L’étude de Gilboa inclut des survivants du cancer qui sont en rémission depuis au moins deux ans. A terme, il s’agira de 75 personnes réparties aléatoirement en trois groupes de 25 chacun.

La première cohorte, le groupe témoin, ne recevra aucun traitement et ne sera revue qu’au début de l’étude et de nouveau après trois mois. Le deuxième groupe aura un entraînement cognitif informatisé trois fois par semaine pendant 15 minutes chacun. Ensuite, les deux groupes seront évalués sur les capacités d’attention et de mémoire.

Le troisième groupe recevra deux types d’intervention : l’entraînement cognitif ainsi que la réadaptation fonctionnelle, avec un entraînement spécifique adapté aux objectifs personnels du patient.

« De nombreuses personnes se plaignent de troubles cognitifs après leur traitement contre le cancer, mais la plupart de ce qui leur est dispensé est une formation informatisée, qui ne répond pas vraiment à leurs besoins fonctionnels quotidiens », a déclaré Gilboa. « Beaucoup d’entre eux ont du mal à se réinsérer dans les rôles sociaux. »

Asya Rolls du Technion-Israel Institute of Technology étudie si le stress lié à la pandémie réduit la capacité des patients atteints de cancer à combattre le COVID-19. (Avec l’aimable autorisation de Rolls)

Rolls, un neuroscientifique, expérimente avec des souris pour étudier comment le stress peut affecter la capacité du corps à combattre les maladies, qu’elles soient bactériennes ou virales. La pandémie de coronavirus s’est accompagnée d’une augmentation significative du stress et de la dépression, selon des experts en soins de santé, ce qui rend la recherche de Rolls pertinente pour la lutte contre le COVID-19.

« Nous allons voir les résultats de cette épidémie bien au-delà des effets directs du virus sur ceux qui ont été infectés », a-t-elle déclaré.

Avec le cancer, les fibres nerveuses sont présentes dans les tumeurs. Il est donc probable que les situations stressantes, qui affectent les fibres nerveuses, impactent le développement des tumeurs.

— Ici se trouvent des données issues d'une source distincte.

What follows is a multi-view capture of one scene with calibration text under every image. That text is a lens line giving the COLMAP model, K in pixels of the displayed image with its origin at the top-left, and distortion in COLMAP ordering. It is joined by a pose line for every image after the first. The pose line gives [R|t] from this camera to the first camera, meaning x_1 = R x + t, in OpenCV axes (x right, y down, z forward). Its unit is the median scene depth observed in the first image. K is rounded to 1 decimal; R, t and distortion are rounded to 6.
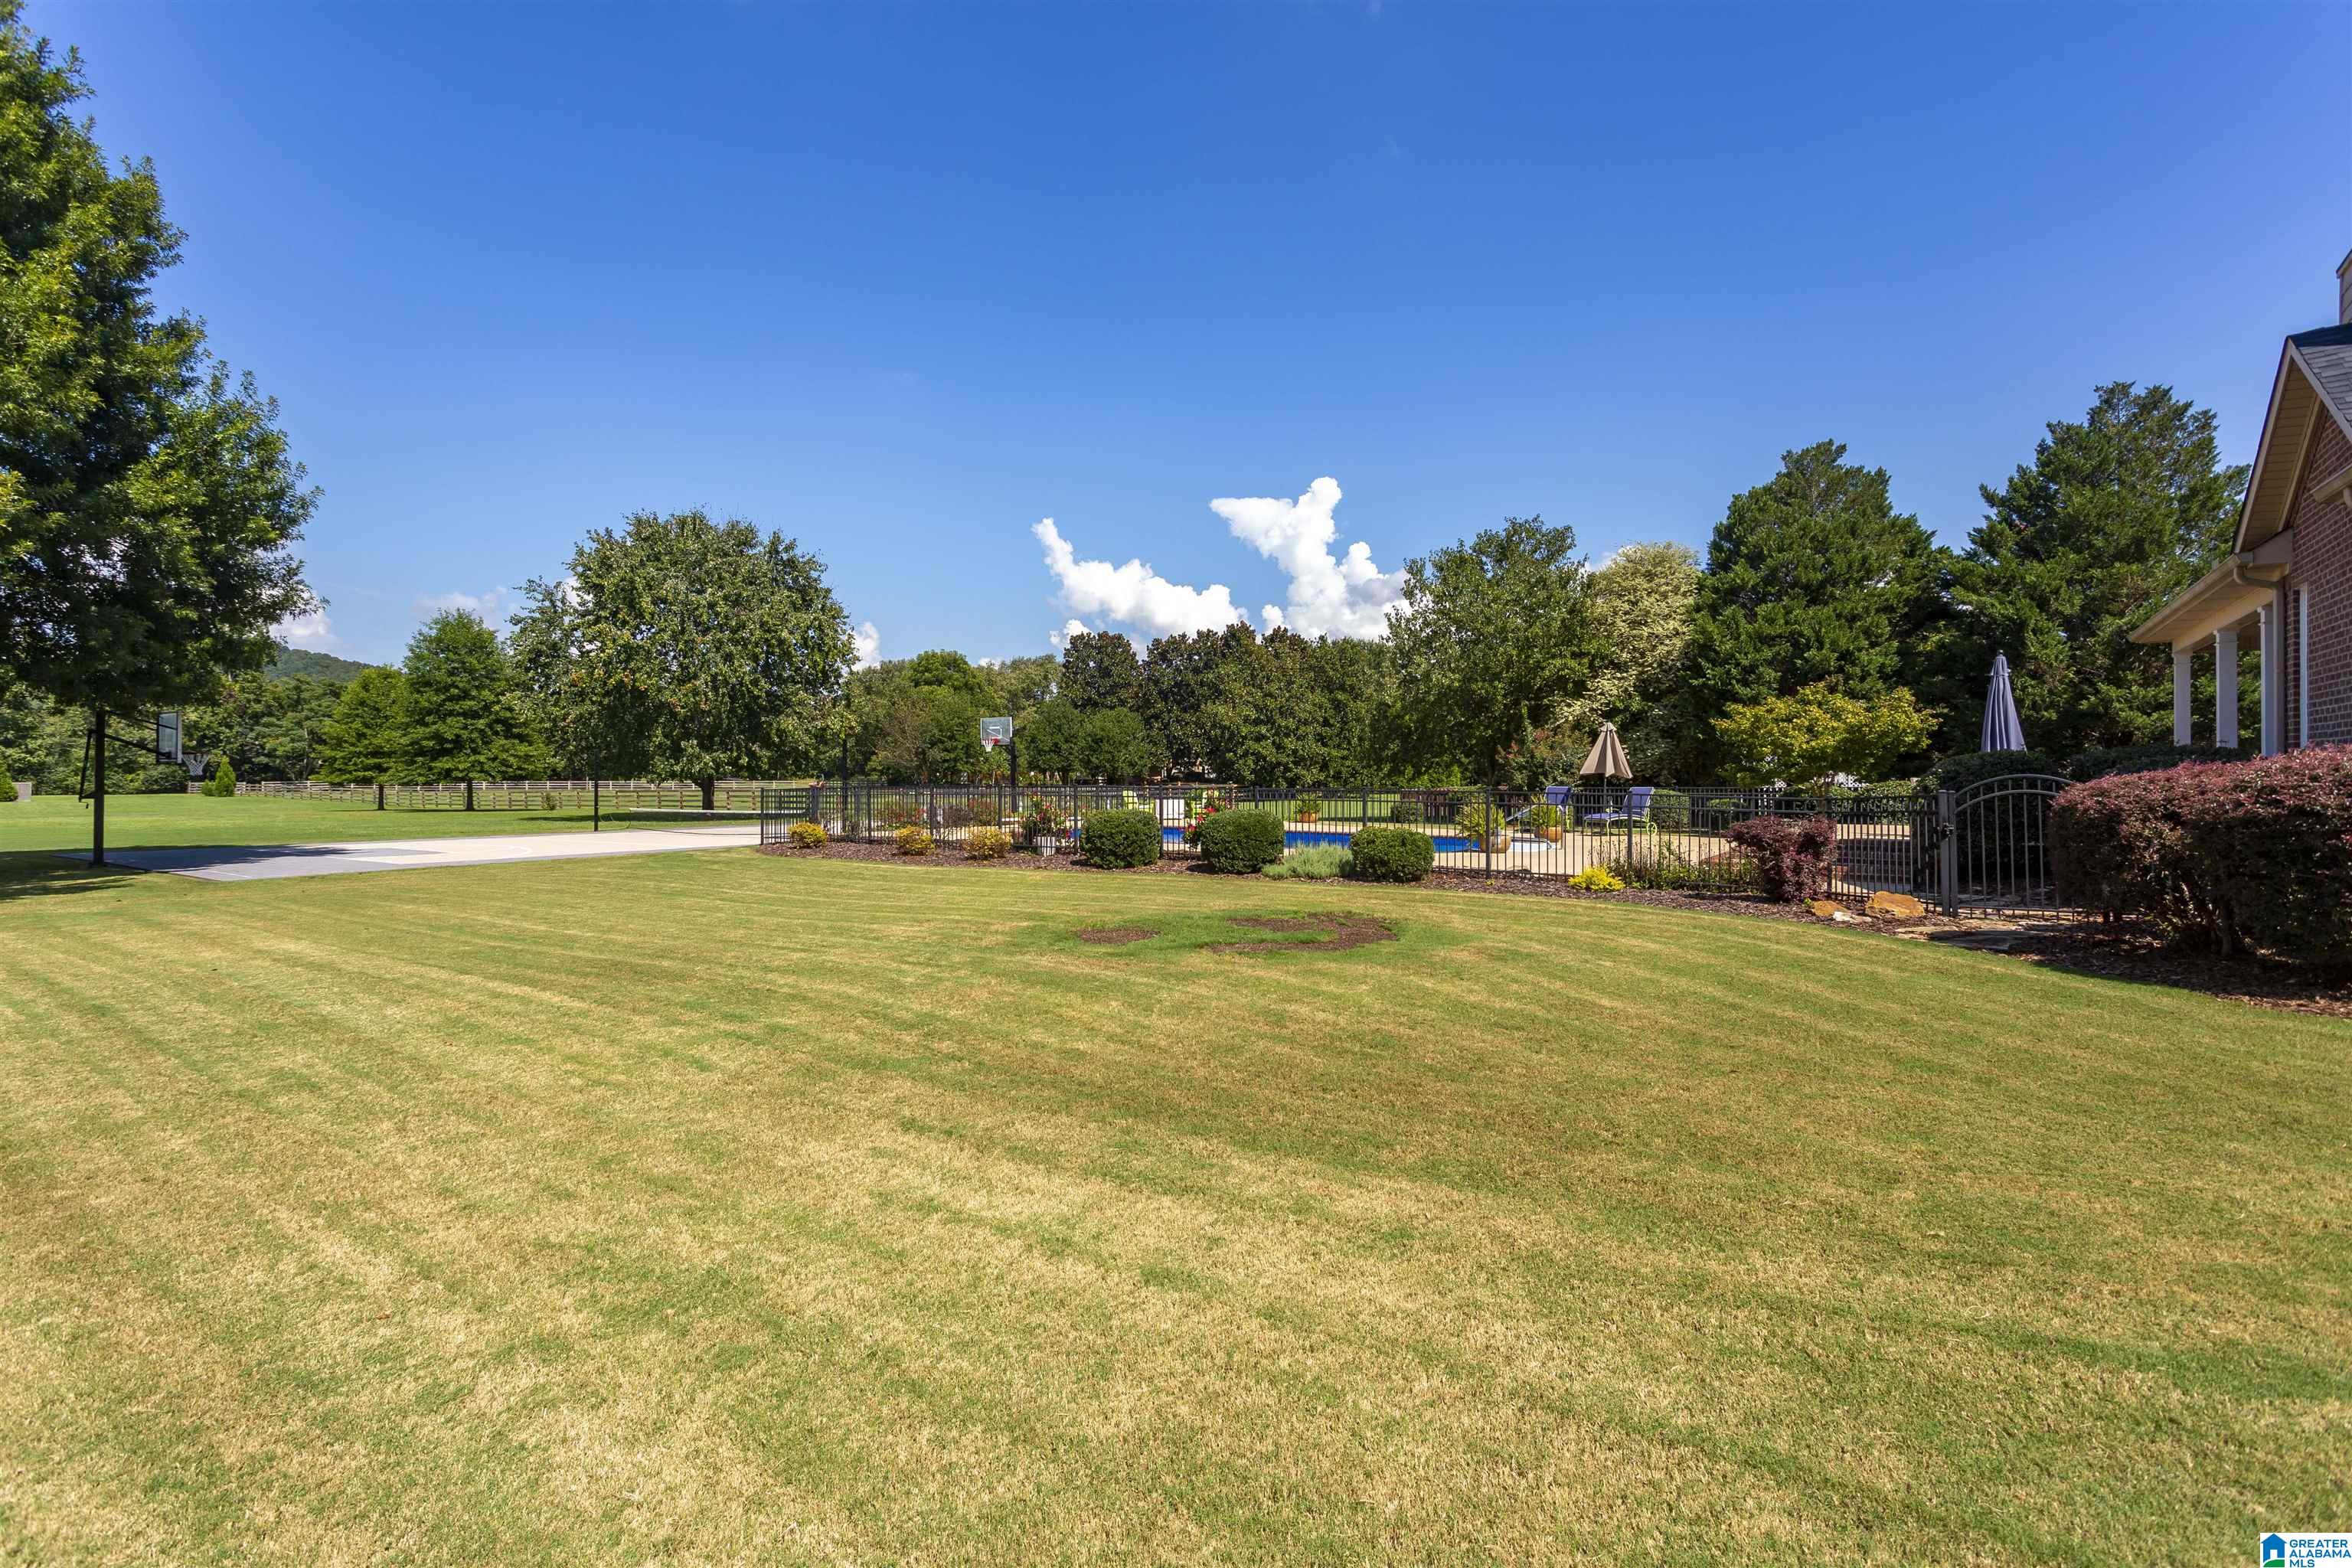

« Nous travaillons sur le lien entre l’état mental d’une personne et la façon dont le système immunitaire combat les bactéries et les tumeurs », a déclaré Rolls. « Au cours des dernières années, diverses études épidémiologiques ont clairement montré que l’état mental d’une personne affecte en fait sa capacité à faire face au cancer. La question est de savoir comment.

Rolls, dont le laboratoire de 15 personnes est financé par une subvention ICRF de deux ans totalisant 150 000 $, a déclaré qu’elle visait à «traduire cette grande question psychologique en une question physiologique, quelque chose que nous pouvons réellement mesurer en termes biologiques, afin que nous puissions quantifier comment le cerveau – la source de notre état émotionnel – peut affecter une tumeur qui se développe ailleurs dans le corps.

Rolls et Gilboa poursuivent des recherches qui pourraient finalement s’avérer cruciales pour comprendre comment le COVID-19 affecte le système nerveux et comment le système nerveux affecte le COVID-19. Cela, à son tour, pourrait aider des millions de personnes dans le monde aux prises avec cette maladie.